■ **ACTIVITY**:
Every record, from the first line to the last, needs to be given again exactly.

————————

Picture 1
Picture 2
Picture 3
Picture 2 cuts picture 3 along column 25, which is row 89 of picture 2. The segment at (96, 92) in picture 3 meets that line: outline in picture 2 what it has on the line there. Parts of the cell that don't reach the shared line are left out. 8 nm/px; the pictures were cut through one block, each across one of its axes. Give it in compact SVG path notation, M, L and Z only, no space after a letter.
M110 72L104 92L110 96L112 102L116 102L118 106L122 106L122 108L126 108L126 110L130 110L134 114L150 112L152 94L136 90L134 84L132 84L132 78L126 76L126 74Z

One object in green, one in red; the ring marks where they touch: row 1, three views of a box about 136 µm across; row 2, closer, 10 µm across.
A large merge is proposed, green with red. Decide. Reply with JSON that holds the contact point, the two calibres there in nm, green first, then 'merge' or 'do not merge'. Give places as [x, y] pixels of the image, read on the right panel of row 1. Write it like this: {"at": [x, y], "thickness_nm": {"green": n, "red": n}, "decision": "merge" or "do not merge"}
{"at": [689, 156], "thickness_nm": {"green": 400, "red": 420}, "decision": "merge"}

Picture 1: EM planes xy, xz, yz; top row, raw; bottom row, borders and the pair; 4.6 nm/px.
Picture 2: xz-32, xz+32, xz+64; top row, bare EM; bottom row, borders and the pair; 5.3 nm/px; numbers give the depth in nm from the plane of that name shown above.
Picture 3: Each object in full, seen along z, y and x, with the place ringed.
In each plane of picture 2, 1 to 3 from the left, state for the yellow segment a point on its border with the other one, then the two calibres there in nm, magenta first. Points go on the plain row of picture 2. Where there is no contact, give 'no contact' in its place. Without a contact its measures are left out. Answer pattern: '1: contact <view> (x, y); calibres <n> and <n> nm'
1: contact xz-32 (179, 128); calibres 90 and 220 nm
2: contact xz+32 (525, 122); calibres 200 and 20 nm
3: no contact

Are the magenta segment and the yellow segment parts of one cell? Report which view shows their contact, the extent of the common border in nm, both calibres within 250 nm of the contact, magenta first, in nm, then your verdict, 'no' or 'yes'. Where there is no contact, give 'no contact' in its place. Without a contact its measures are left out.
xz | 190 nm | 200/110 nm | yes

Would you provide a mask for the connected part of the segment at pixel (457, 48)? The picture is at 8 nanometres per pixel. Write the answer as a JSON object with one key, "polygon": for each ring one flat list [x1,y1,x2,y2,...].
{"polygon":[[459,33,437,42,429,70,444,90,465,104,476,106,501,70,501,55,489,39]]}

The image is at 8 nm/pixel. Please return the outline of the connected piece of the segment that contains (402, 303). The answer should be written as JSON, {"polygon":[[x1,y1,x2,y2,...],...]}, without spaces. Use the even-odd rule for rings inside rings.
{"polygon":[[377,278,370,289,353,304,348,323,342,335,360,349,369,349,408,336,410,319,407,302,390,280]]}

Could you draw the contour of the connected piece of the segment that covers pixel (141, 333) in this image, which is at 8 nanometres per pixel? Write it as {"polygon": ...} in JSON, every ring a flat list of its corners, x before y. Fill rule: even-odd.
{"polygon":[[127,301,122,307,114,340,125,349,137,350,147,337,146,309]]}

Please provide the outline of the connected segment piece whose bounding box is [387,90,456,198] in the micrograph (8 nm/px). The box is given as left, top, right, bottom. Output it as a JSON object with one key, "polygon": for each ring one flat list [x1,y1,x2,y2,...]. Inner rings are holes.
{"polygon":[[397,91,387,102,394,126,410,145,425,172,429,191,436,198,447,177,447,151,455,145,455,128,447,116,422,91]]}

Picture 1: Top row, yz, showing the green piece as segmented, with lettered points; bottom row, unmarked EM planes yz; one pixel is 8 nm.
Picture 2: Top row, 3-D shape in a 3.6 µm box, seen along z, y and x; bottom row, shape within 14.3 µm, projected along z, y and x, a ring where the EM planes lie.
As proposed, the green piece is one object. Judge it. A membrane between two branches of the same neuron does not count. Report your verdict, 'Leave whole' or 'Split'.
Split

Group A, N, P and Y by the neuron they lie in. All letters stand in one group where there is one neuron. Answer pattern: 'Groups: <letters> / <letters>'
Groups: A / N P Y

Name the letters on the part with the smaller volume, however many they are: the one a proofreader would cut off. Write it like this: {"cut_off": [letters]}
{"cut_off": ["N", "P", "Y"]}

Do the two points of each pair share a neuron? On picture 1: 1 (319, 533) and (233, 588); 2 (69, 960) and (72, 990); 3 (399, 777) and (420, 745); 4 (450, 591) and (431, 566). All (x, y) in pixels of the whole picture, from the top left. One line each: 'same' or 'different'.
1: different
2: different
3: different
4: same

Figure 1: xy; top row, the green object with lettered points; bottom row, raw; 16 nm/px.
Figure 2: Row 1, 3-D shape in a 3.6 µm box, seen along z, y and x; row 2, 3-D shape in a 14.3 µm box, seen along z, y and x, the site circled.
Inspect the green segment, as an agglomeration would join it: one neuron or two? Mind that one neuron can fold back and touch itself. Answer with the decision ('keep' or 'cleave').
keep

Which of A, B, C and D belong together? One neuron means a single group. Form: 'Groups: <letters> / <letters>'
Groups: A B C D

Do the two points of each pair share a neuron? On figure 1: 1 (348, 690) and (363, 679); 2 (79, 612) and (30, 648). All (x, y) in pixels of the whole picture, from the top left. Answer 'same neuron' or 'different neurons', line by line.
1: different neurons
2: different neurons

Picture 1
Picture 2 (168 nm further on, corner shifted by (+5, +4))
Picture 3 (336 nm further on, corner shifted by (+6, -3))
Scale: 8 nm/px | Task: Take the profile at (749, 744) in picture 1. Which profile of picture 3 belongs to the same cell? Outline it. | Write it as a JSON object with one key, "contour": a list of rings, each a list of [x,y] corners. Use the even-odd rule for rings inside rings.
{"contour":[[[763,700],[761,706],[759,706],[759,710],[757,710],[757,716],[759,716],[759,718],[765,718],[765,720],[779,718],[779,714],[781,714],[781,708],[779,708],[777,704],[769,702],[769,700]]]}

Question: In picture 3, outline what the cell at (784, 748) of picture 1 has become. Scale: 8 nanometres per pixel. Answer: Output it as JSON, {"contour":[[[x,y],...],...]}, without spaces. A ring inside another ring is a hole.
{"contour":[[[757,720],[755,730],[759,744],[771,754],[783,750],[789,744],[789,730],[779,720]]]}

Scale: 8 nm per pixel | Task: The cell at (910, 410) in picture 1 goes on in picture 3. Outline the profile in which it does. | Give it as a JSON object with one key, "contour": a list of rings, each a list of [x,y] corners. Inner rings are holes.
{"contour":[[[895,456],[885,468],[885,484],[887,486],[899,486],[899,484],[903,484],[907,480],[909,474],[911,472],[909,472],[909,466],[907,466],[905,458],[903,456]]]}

————————

■ **RESPONSE TO THE TASK**:
Picture 1
Picture 2
Picture 3
Picture 2 cuts picture 3 along column 25, which is row 89 of picture 2. The segment at (96, 92) in picture 3 meets that line: outline in picture 2 what it has on the line there. Parts of the cell that don't reach the shared line are left out. 8 nm/px; the pictures were cut through one block, each across one of its axes. Give it in compact SVG path notation, M, L and Z only, no space after a letter.
M110 72L104 92L110 96L112 102L116 102L118 106L122 106L122 108L126 108L126 110L130 110L134 114L150 112L152 94L136 90L134 84L132 84L132 78L126 76L126 74Z

One object in green, one in red; the ring marks where they touch: row 1, three views of a box about 136 µm across; row 2, closer, 10 µm across.
A large merge is proposed, green with red. Decide. Reply with JSON that holds the contact point, the two calibres there in nm, green first, then 'merge' or 'do not merge'. Give places as [x, y] pixels of the image, read on the right panel of row 1. Write it like this: {"at": [x, y], "thickness_nm": {"green": n, "red": n}, "decision": "merge" or "do not merge"}
{"at": [689, 156], "thickness_nm": {"green": 400, "red": 420}, "decision": "merge"}

Picture 1: EM planes xy, xz, yz; top row, raw; bottom row, borders and the pair; 4.6 nm/px.
Picture 2: xz-32, xz+32, xz+64; top row, bare EM; bottom row, borders and the pair; 5.3 nm/px; numbers give the depth in nm from the plane of that name shown above.
Picture 3: Each object in full, seen along z, y and x, with the place ringed.
In each plane of picture 2, 1 to 3 from the left, state for the yellow segment a point on its border with the other one, then the two calibres there in nm, magenta first. Points go on the plain row of picture 2. Where there is no contact, give 'no contact' in its place. Without a contact its measures are left out. Answer pattern: '1: contact <view> (x, y); calibres <n> and <n> nm'
1: contact xz-32 (179, 128); calibres 90 and 220 nm
2: contact xz+32 (525, 122); calibres 200 and 20 nm
3: no contact

Are the magenta segment and the yellow segment parts of one cell? Report which view shows their contact, the extent of the common border in nm, both calibres within 250 nm of the contact, magenta first, in nm, then your verdict, 'no' or 'yes'. Where there is no contact, give 'no contact' in its place. Without a contact its measures are left out.
xz | 190 nm | 200/110 nm | yes

Would you provide a mask for the connected part of the segment at pixel (457, 48)? The picture is at 8 nanometres per pixel. Write the answer as a JSON object with one key, "polygon": for each ring one flat list [x1,y1,x2,y2,...].
{"polygon":[[459,33,437,42,429,70,444,90,465,104,476,106,501,70,501,55,489,39]]}

The image is at 8 nm/pixel. Please return the outline of the connected piece of the segment that contains (402, 303). The answer should be written as JSON, {"polygon":[[x1,y1,x2,y2,...],...]}, without spaces. Use the even-odd rule for rings inside rings.
{"polygon":[[377,278,370,289,353,304,348,323,342,335,360,349,369,349,408,336,410,319,407,302,390,280]]}

Could you draw the contour of the connected piece of the segment that covers pixel (141, 333) in this image, which is at 8 nanometres per pixel? Write it as {"polygon": ...} in JSON, every ring a flat list of its corners, x before y. Fill rule: even-odd.
{"polygon":[[127,301,122,307,114,340,125,349,137,350,147,337,146,309]]}

Please provide the outline of the connected segment piece whose bounding box is [387,90,456,198] in the micrograph (8 nm/px). The box is given as left, top, right, bottom. Output it as a JSON object with one key, "polygon": for each ring one flat list [x1,y1,x2,y2,...]. Inner rings are holes.
{"polygon":[[397,91,387,102,394,126,410,145,425,172,429,191,436,198,447,177,447,151,455,145,455,128,447,116,422,91]]}

Picture 1: Top row, yz, showing the green piece as segmented, with lettered points; bottom row, unmarked EM planes yz; one pixel is 8 nm.
Picture 2: Top row, 3-D shape in a 3.6 µm box, seen along z, y and x; bottom row, shape within 14.3 µm, projected along z, y and x, a ring where the EM planes lie.
As proposed, the green piece is one object. Judge it. A membrane between two branches of the same neuron does not count. Report your verdict, 'Leave whole' or 'Split'.
Split

Group A, N, P and Y by the neuron they lie in. All letters stand in one group where there is one neuron. Answer pattern: 'Groups: <letters> / <letters>'
Groups: A / N P Y

Name the letters on the part with the smaller volume, however many they are: the one a proofreader would cut off. Write it like this: {"cut_off": [letters]}
{"cut_off": ["N", "P", "Y"]}

Do the two points of each pair share a neuron? On picture 1: 1 (319, 533) and (233, 588); 2 (69, 960) and (72, 990); 3 (399, 777) and (420, 745); 4 (450, 591) and (431, 566). All (x, y) in pixels of the whole picture, from the top left. One line each: 'same' or 'different'.
1: different
2: different
3: different
4: same

Figure 1: xy; top row, the green object with lettered points; bottom row, raw; 16 nm/px.
Figure 2: Row 1, 3-D shape in a 3.6 µm box, seen along z, y and x; row 2, 3-D shape in a 14.3 µm box, seen along z, y and x, the site circled.
Inspect the green segment, as an agglomeration would join it: one neuron or two? Mind that one neuron can fold back and touch itself. Answer with the decision ('keep' or 'cleave').
keep

Which of A, B, C and D belong together? One neuron means a single group. Form: 'Groups: <letters> / <letters>'
Groups: A B C D

Do the two points of each pair share a neuron? On figure 1: 1 (348, 690) and (363, 679); 2 (79, 612) and (30, 648). All (x, y) in pixels of the whole picture, from the top left. Answer 'same neuron' or 'different neurons', line by line.
1: different neurons
2: different neurons

Picture 1
Picture 2 (168 nm further on, corner shifted by (+5, +4))
Picture 3 (336 nm further on, corner shifted by (+6, -3))
Scale: 8 nm/px | Task: Take the profile at (749, 744) in picture 1. Which profile of picture 3 belongs to the same cell? Outline it. | Write it as a JSON object with one key, "contour": a list of rings, each a list of [x,y] corners. Use the even-odd rule for rings inside rings.
{"contour":[[[763,700],[761,706],[759,706],[759,710],[757,710],[757,716],[759,716],[759,718],[765,718],[765,720],[779,718],[779,714],[781,714],[781,708],[779,708],[777,704],[769,702],[769,700]]]}

Question: In picture 3, outline what the cell at (784, 748) of picture 1 has become. Scale: 8 nanometres per pixel. Answer: Output it as JSON, {"contour":[[[x,y],...],...]}, without spaces. A ring inside another ring is a hole.
{"contour":[[[757,720],[755,730],[759,744],[771,754],[783,750],[789,744],[789,730],[779,720]]]}

Scale: 8 nm per pixel | Task: The cell at (910, 410) in picture 1 goes on in picture 3. Outline the profile in which it does. | Give it as a JSON object with one key, "contour": a list of rings, each a list of [x,y] corners. Inner rings are holes.
{"contour":[[[895,456],[885,468],[885,484],[887,486],[899,486],[899,484],[903,484],[907,480],[909,474],[911,472],[909,472],[909,466],[907,466],[905,458],[903,456]]]}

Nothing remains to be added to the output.